EN ÖNEMLİ BELİRTİ İSHAL
Enfeksiyon Hastalıkları Uzmanı Dr. Behiç Oral, yazla birlikte artış gösteren bağırsak enfeksiyonlarının belirtileri hakkında da bilgi verdi. En önemli belirtinin ishal olduğunu ifade eden Dr. Oral, “Bazen ishalden önce, hastalık bulantı ve kusma ile başlar. Dışkıda cerahat ve kan yoktur. Ateş yüksek değildir. Karın ağrısı ya yoktur ya da hafiftir. İshal ile çok miktarda su ve tuz kaybedildiği için dil kurudur. Kaybedilen tuzlar ve sıvı yerine konulmazsa hastanın tansiyonu düşer, bitkinleşir. Kolera örneğinde olduğu gibi, kaybedilen sıvıyı yerine koymakta yetersiz kalınırsa, böbrek yetmezliği gelişebilir, hasta da kaybedilebilir. Sıvı kaybı, çocuklarda ve yaşlılarda daha tehlikelidir. Yiyecek-içeceklerle alınan mikroplar bağırsak duvarını istila etmişse, kanamaya yol açabilir. Genellikle hastanın ateşi ve karın ağrısı vardır. Dışkılama sayısı fazladır ama miktarı azdır” dedi.

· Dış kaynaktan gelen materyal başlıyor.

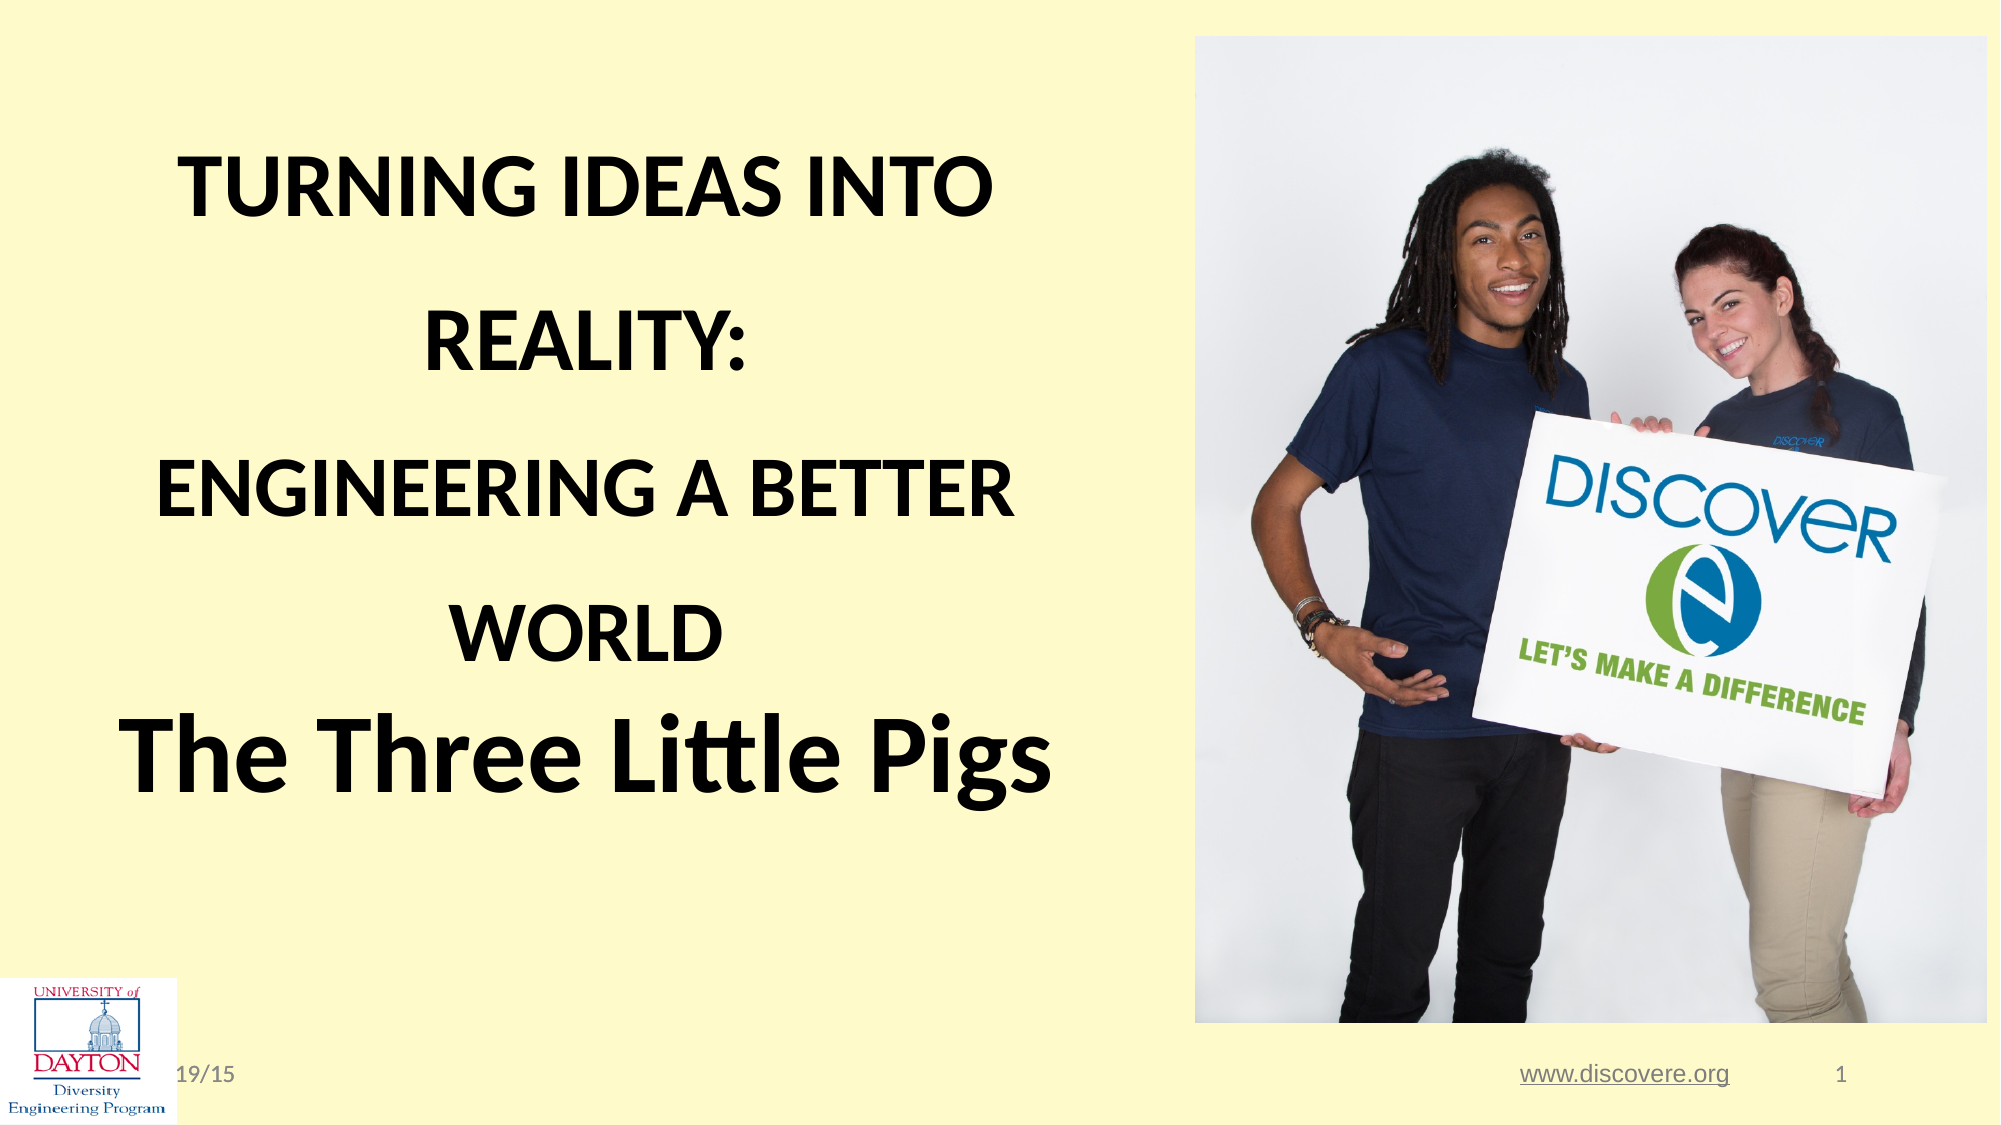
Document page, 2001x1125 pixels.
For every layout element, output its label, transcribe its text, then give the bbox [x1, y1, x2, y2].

subtitle The Three Little Pigs [97, 687, 1077, 959]
picture [1195, 35, 1987, 1023]
text_box TURNING IDEAS INTO REALITY: ENGINEERING A BETTER WORLD [11, 372, 1162, 687]
text_box www.discovere.org [1504, 1049, 1806, 1095]
picture [0, 978, 178, 1125]
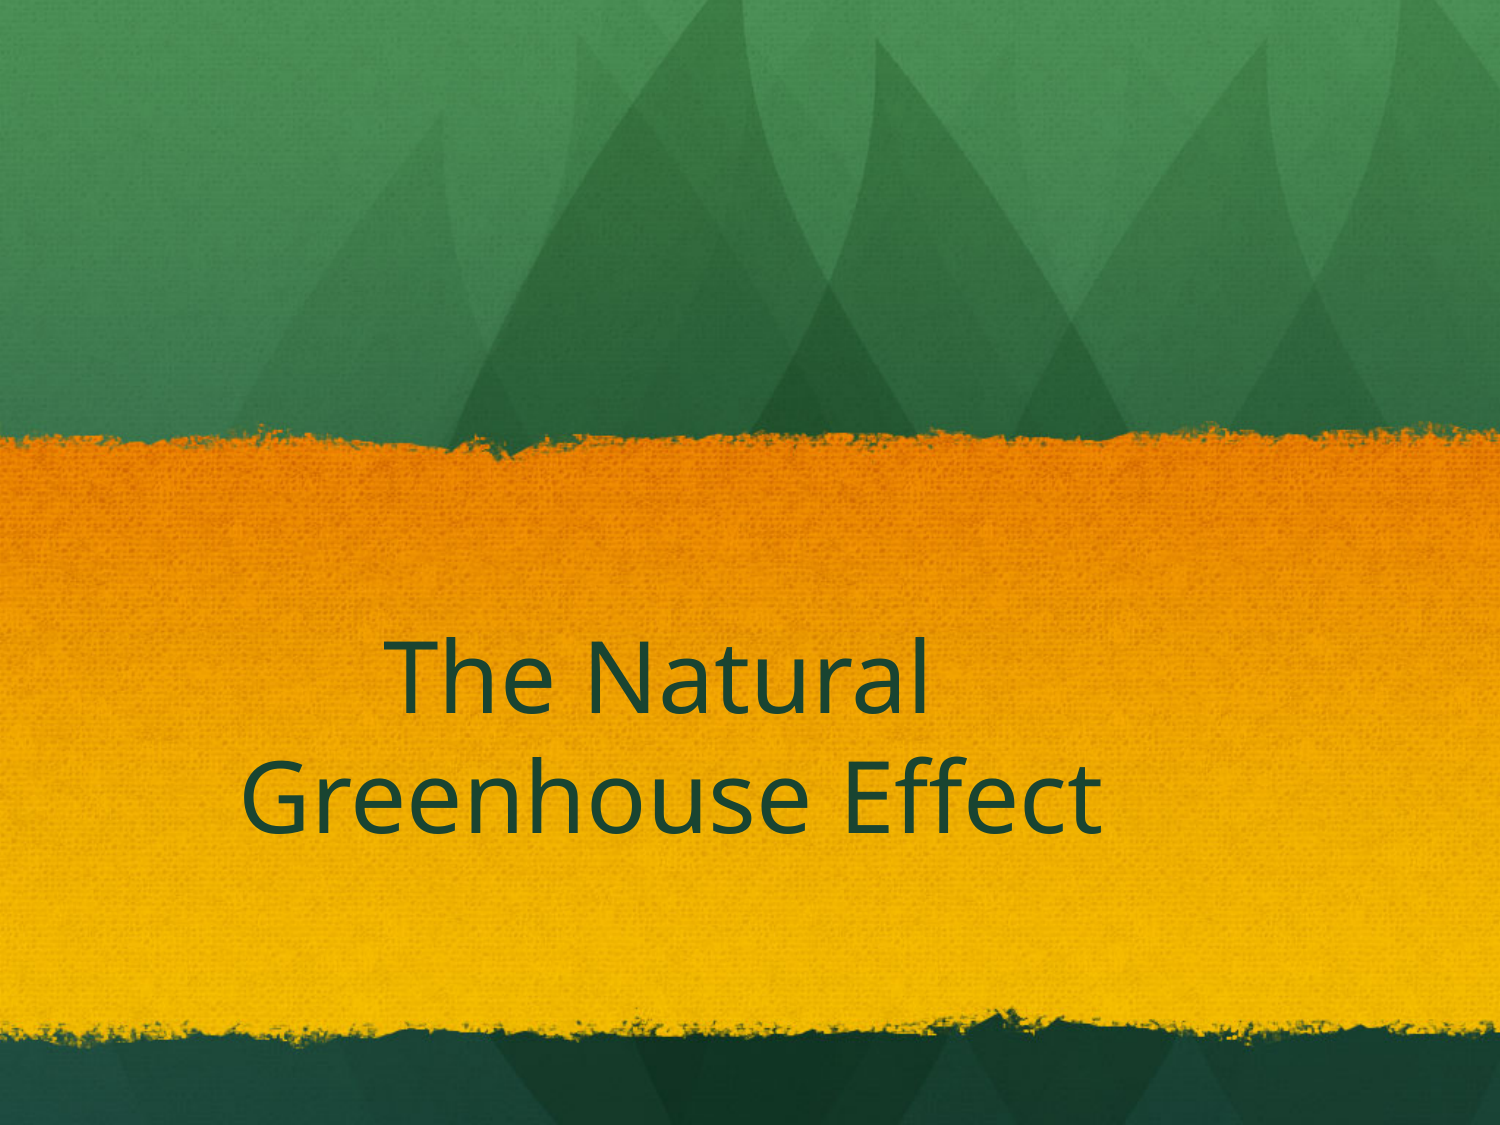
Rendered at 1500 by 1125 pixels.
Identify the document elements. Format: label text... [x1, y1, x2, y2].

title The Natural Greenhouse Effect [81, 619, 1262, 861]
picture [0, 0, 1500, 1125]
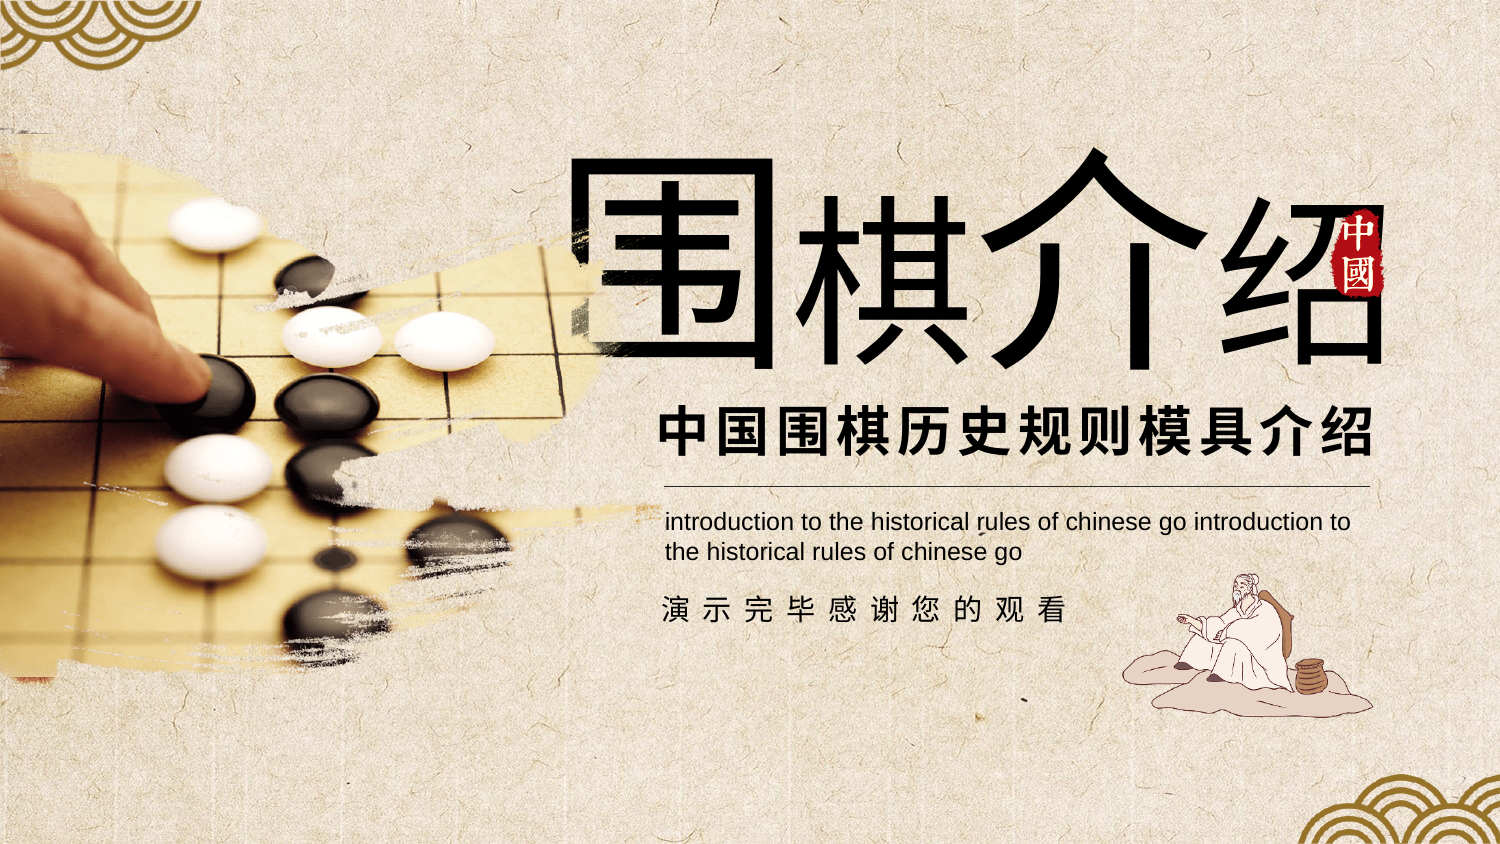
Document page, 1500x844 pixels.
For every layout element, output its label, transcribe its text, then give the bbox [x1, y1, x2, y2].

picture [0, 0, 1500, 844]
text_box introduction to the historical rules of chinese go introduction to the historical rules of chinese go [663, 498, 1400, 574]
text_box 中国围棋历史规则模具介绍 [663, 389, 1397, 470]
text_box 围棋介绍 [537, 103, 1413, 407]
text_box 演示完毕感谢您的观看 [663, 583, 1111, 634]
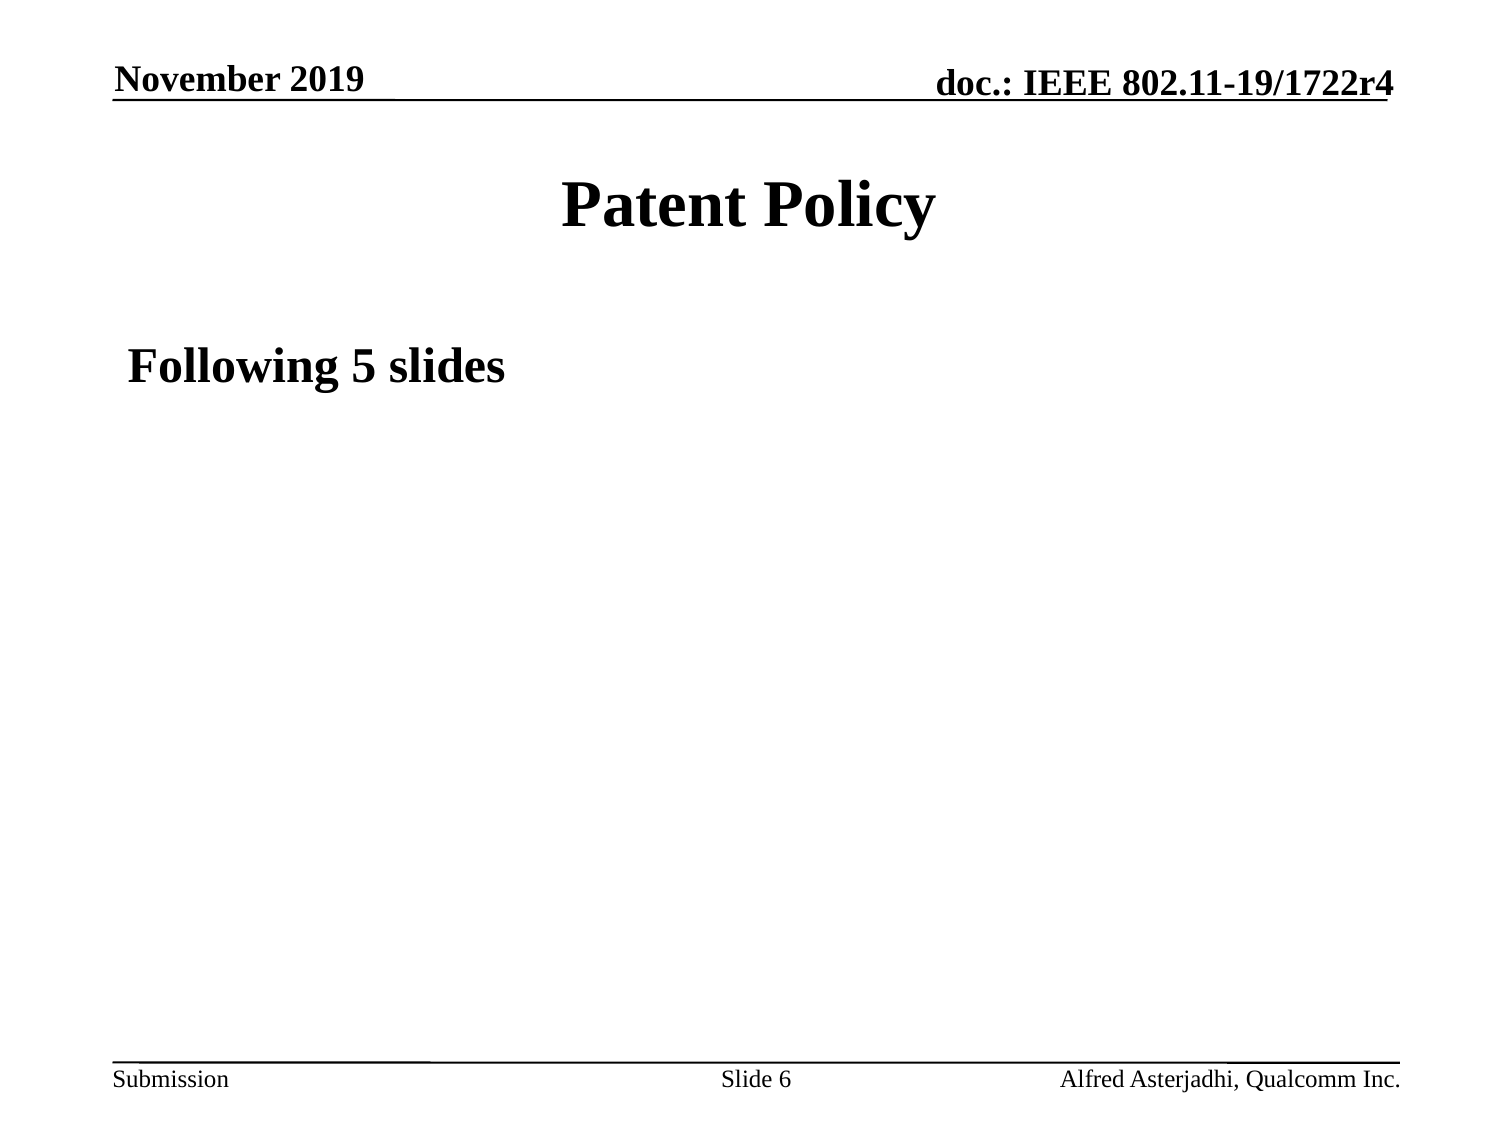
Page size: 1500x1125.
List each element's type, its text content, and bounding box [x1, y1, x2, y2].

footer Alfred Asterjadhi, Qualcomm Inc. [878, 1061, 1402, 1093]
title Patent Policy [112, 112, 1388, 288]
slide_number Slide 6 [712, 1061, 800, 1123]
list Following 5 slides [112, 324, 1388, 1000]
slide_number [114, 54, 423, 100]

YAPILMASI GEREKEN İLK MÜDAHELE
“İshalin tek tedavisi, kaybedilen sıvının yerine konulması” diyen Dr. Behiç Oral, kaybedilen sıvının sadece sudan ibaret olmadığını, su ile birlikte yaşamsal önemi olan, ‘elektrolit’ denilen tuzların kaybedildiğin de söyledi. Kaybedilen sıvı ve tuzları yerine koymak için içine şeker ve biraz tuz katılmış portakal suyu, içine biraz muz katılmış tuzlu ayran gibi içecekler ile farklı seçenekler yaratılabileceğini belirten Dr. Oral, şöyle devam etti: “Her dışkılamadan sonra 1-2 bardak içirilerek kaybedilen sıvının yerine koyulması önerilebilir. Bu karışım; 5 su bardağı kaynatılmış soğutulmuş suya, 2 çorba kaşığı şeker, 1 çay kaşığı sofra tuzu ve 1 çay kaşığı karbonat konarak da hazırlanabilir. Bulantı ve/veya kusma nedeniyle ağız yolundan sıvı alamayan hastalara, vakit geçirilmeden, damar yoluyla serum verilmelidir. Besin zehirlenmesi ile karşılaşan kişi artık beslenmesine çok dikkat etmeli, her şeyden önce bol sıvı almalı, ishal tamamen kesilinceye dek süt ve sütlü besinler ile çiğ meyve ve sebzelerden uzak durmalıdır.”